Posted by heyrandy on December 1, 2008

Rivethead: Tales From the Assembly Line ,  Ben Hamper, Warner Books, New York, 1986, 1987, 1988, 1989, 1991.  234 pages, no index.

It has been said that if you were to know how sausage was made you would never eat any.  I don’t know how sausage is made, but after reading Hamper’s book I know how cars are made.  It is largely a matter of getting enough drunks, drug addicts, and other low life people in a large building full of machinery.  You have to pay the workers much more than they could earn anywhere else.  A great deal more.

The book is mostly autobiography with tales of events that go on inside the General Motors assembly plant in Flint, Michigan.  Hamper, a native of Flint, worked for GM from 1977 to 1988.  In his tenure, Hamper learned to do serious drinking and doping on the job, even while working on the assembly line; escape undetected from the plant during production hours; and write a column for the Flint Voice, the local left wing rag (and later Mother Jones, both were edited by Michael Moore, who also wrote the introduction to Hamper’s book).  In between, he used a rivet gun.

Hamper is (and Moore too) a son of a autoworker.  Hamper calls his tenure at GM to be natural, his birthright.  In a sense it is.  Raised a Catholic, he promptly abandoned his faith once he married his pregnant Catholic high school girl friend.  Hamper make an existence living by being a painter in the apartment complex where he lived with his wife and daughter.  He showed no motivation to try to improve his situation.  He figured he would not get any more money even if he did twice the work, something he says he could have done.  This attitude is tailor made for a unionized assembly line.

Although his family was barely getting by, Hamper routinely spent much of his pay on beer.  It seems drunkenness is a prerequisite for an autoworker.  Here he follows his father:  a long time GM line worker who routinely disappeared for days at a time, drinking and carousing until the floozy got tired of him.  Once Hamper got to GM, his drinking reached professional levels.

It was not just Hamper who drank and used drugs.  The liquor and drugs were pervasive throughout the plant.  It was a way to make the “minute hand move faster.”  The problem even reached into management.  Just after Hamper started, the line worker next to him suggested they “double up.”  This is the trick where one person does two people’s jobs.  This allows one of the two to leave the assembly line (and sometimes the plant).  At first Hamper said no; he was too afraid of getting caught.  The man who suggested it said don’t worry about the line supervisor, “He’s a real alky, and I brought him a six pack.”  Hamper looked down the line; and there, behind some shelves, was the supervisor drinking a beer.  Hamper double up.

Drinking was so widespread that the janitor ran a delivery service.  You just passed word down the line and soon a bottle was delivered to your work bench.  The price was higher than the liquor store across the street, “but no one was complaining.”

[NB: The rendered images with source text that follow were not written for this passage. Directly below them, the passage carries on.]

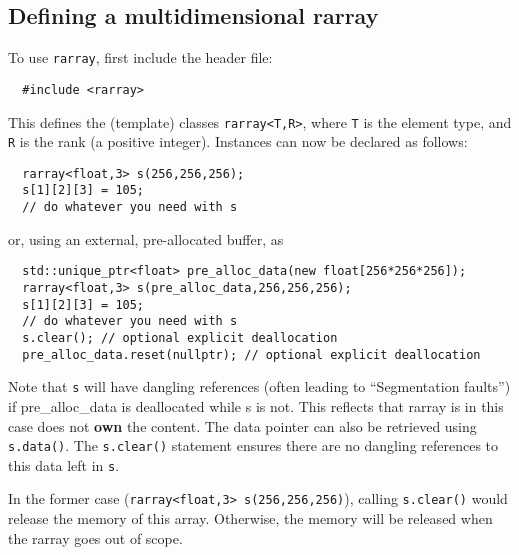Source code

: \documentclass[11pt,twoside]{article}
\begin{document}
\subsection{Defining a multidimensional rarray}
\label{definerarray}

To use \texttt{rarray}, first include the header file:
\begin{framed}\vspace{-14pt}%
\begin{verbatim}
  #include <rarray>
\end{verbatim}%
\vspace{-14pt}
\end{framed}
\noindent
This defines the (template) classes \texttt{rarray{\tt<}T,R{\tt>}}, where
\texttt T is the element type, and \texttt R is the
rank (a positive integer).  Instances can now be
declared as follows:
\begin{framed}\vspace{-18pt}%
\begin{verbatim}
  rarray<float,3> s(256,256,256);
  s[1][2][3] = 105;
  // do whatever you need with s
\end{verbatim}%
\vspace{-14pt}
\end{framed}
\noindent
or, using an external, pre-allocated buffer, as
\begin{framed}\vspace{-18pt}%
\begin{verbatim}
  std::unique_ptr<float> pre_alloc_data(new float[256*256*256]); 
  rarray<float,3> s(pre_alloc_data,256,256,256);
  s[1][2][3] = 105;
  // do whatever you need with s
  s.clear(); // optional explicit deallocation
  pre_alloc_data.reset(nullptr); // optional explicit deallocation
\end{verbatim}%
\vspace{-14pt}
\end{framed}
Note that \texttt{s} will have dangling references (often leading to
``Segmentation faults'') if pre\_alloc\_data is deallocated while s is
not.  This reflects that rarray is in this case does not \textbf{own}
the content. The data pointer can also be retrieved using
\texttt{s.data()}. The \texttt{s.clear()} statement ensures there are
no dangling references to this data left in \texttt{s}. 

In the former case (\texttt{rarray<float,3> s(256,256,256)}), calling
\texttt{s.clear()}  would
release the memory of this array. Otherwise, the memory will be
released when the rarray goes out of scope.
\end{document}
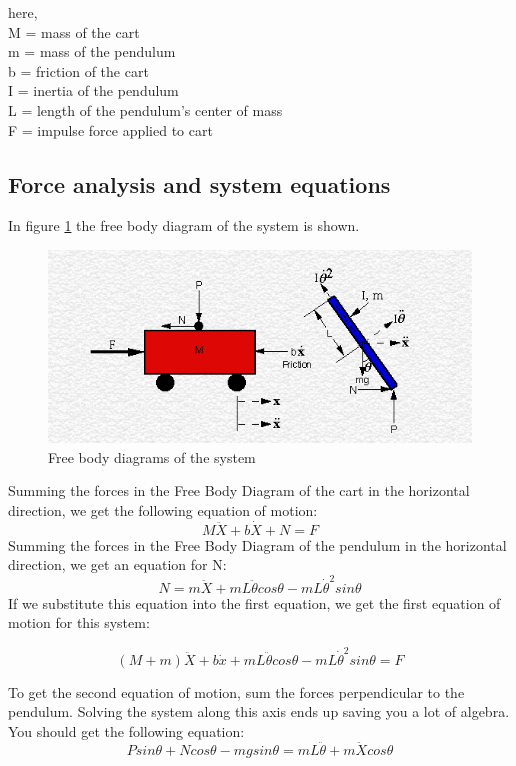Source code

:\documentclass[12pt]{article}
\begin{document}
here,\\
M = mass of the cart\\
m = mass of the pendulum\\
b = friction of the cart\\
I = inertia of the pendulum\\
L = length of the pendulum's center of mass\\
F = impulse force applied to cart
\subsection{Force analysis and system equations}
In figure \ref{fig:freebody} the free body diagram of the system is shown.
\begin{figure}[h]
	\centering
	\includegraphics{freebody.png}
	\caption{Free body diagrams of the system}
	\label{fig:freebody}
\end{figure}

Summing the forces in the Free Body Diagram of the cart in the horizontal direction, we get the following equation of motion:
\begin{equation}
M\ddot{X} + b\dot{X} + N = F
\end{equation}
Summing the forces in the Free Body Diagram of the pendulum in the horizontal direction, we get an equation for N:
\begin{equation}
N = m\ddot{X} + mL\ddot{\theta}cos\theta -mL\dot{\theta}^2sin\theta
\end{equation}
If we substitute this equation into the first equation, we get the first equation of motion for this system:

\begin{equation}
(M+m)\ddot{X}+b\dot{x}+mL\ddot{\theta}cos\theta-mL\dot{\theta}^2sin\theta=F
\end{equation}



To get the second equation of motion, sum the forces perpendicular to the pendulum. Solving the system along this axis ends up saving you a lot of algebra. You should get the following equation:
\begin{equation}
Psin\theta+Ncos\theta-mgsin\theta=mL\ddot{\theta}+m\ddot{X}cos\theta
\end{equation}
\end{document}
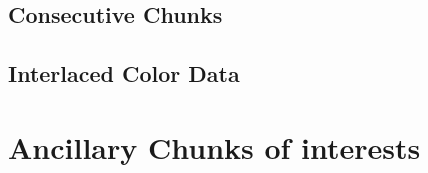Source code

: \subsection{Consecutive Chunks}



\subsection{Interlaced Color Data}

\section{Ancillary Chunks of interests }


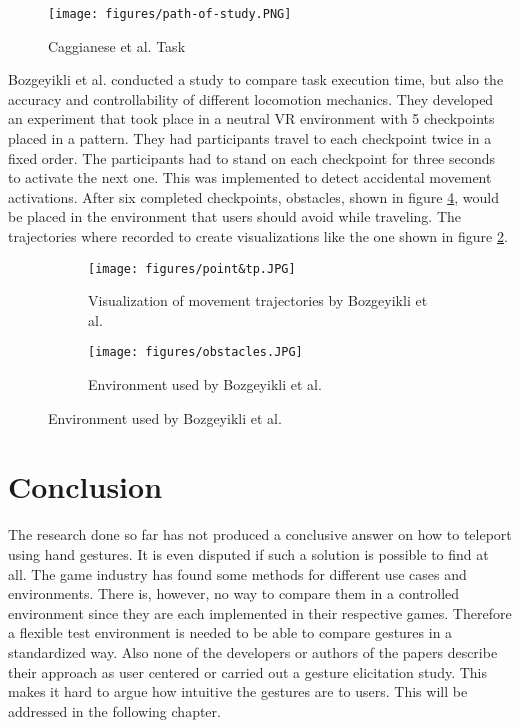 \begin{figure}[hbt!]
  \centering
  \texttt{[image: figures/path-of-study.PNG]}
  \caption{Caggianese et al. \cite{Caggianese} Task}
  \label{fig:path}
\end{figure}

Bozgeyikli et al. \cite{bozgeyikli} conducted a study to compare task execution time, but also the accuracy and controllability of different locomotion mechanics. They developed an experiment that took place in a neutral VR environment with 5 checkpoints placed in a pattern. They had participants travel to each checkpoint twice in a fixed order. The participants had to stand on each checkpoint for three seconds to activate the next one. This was implemented to detect accidental movement activations. After six completed checkpoints, obstacles, shown in figure \ref{fig:obstacles}, would be placed in the environment that users should avoid while traveling. The trajectories where recorded to create visualizations like the one shown in figure \ref{fig:pointandTp}.

\begin{figure}[!h]
  \begin{subfigure}{0.5\textwidth}
  \centering
      \texttt{[image: figures/point\&tp.JPG]}
      \caption{Visualization of movement trajectories by Bozgeyikli et al. \cite{bozgeyikli}}
      \label{fig:pointandTp}
  \end{subfigure}%
  \begin{subfigure}{0.5\textwidth}
  \centering
      \texttt{[image: figures/obstacles.JPG]}
      \caption{Environment used by Bozgeyikli et al. \cite{bozgeyikli}}
      \label{fig:obstacles}
  \end{subfigure}%
\end{figure}

\section{Conclusion}
The research done so far has not produced a conclusive answer on how to teleport using hand gestures. It is even disputed if such a solution is possible to find at all. The game industry has found some methods for different use cases and environments. There is, however, no way to compare them in a controlled environment since they are each implemented in their respective games. Therefore a flexible test environment is needed to be able to compare gestures in a standardized way. Also none of the developers or authors of the papers describe their approach as user centered or carried out a gesture elicitation study. This makes it hard to argue how intuitive the gestures are to users. This will be addressed in the following chapter. 
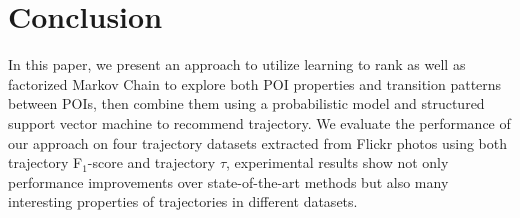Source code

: \section{Conclusion}
\label{sec:conclusion}
In this paper, we present an approach to utilize learning to rank as well as factorized Markov Chain to explore both
POI properties and transition patterns between POIs, then combine them using a probabilistic model and structured 
support vector machine to recommend trajectory. 
We evaluate the performance of our approach on four trajectory datasets extracted from Flickr photos using both 
trajectory F$_1$-score and trajectory $\tau$, experimental results show not only performance improvements over 
state-of-the-art methods but also many interesting properties of trajectories in different datasets.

The work was mind-numbing dull.  Every day the same.  The line moved at 37 units an hour.  This never varied unless there was and emergency line stoppage.  This happened once when someone was hurt.  A line worker pushed the stop button when the injured worker fell beneath the line.  This stoppage brought out “every necktie in the area, all screaming to get the line moving again.”  The neckties had the right to stop the line, you did not.

This really betrayed the motive of the factory.  Hamper relates the silly promotional episode involving a person in a cat costume:  Quality Cat.  Officially named in a plant wide contest, “Howie Makem” made random appearances.  Some how this was supposed to improve quality.  The only thing this accomplished was to cause the line workers to wonder about the intelligence of those who thought up this nonsense.

Hamper’s writing style is adequate but not exceptional.  His language is execrable, profanity is in every paragraph.  Yes, realism and all, but it is still unnecessarily coarse.  Other than telling us of his dissolute life and the stupid tedium of his work, the book has little to recommend it.  I suggest to all that the book be given a pass.

I still don’t know how sausage is made, but even after reading Hamper’s book, I still drive a car.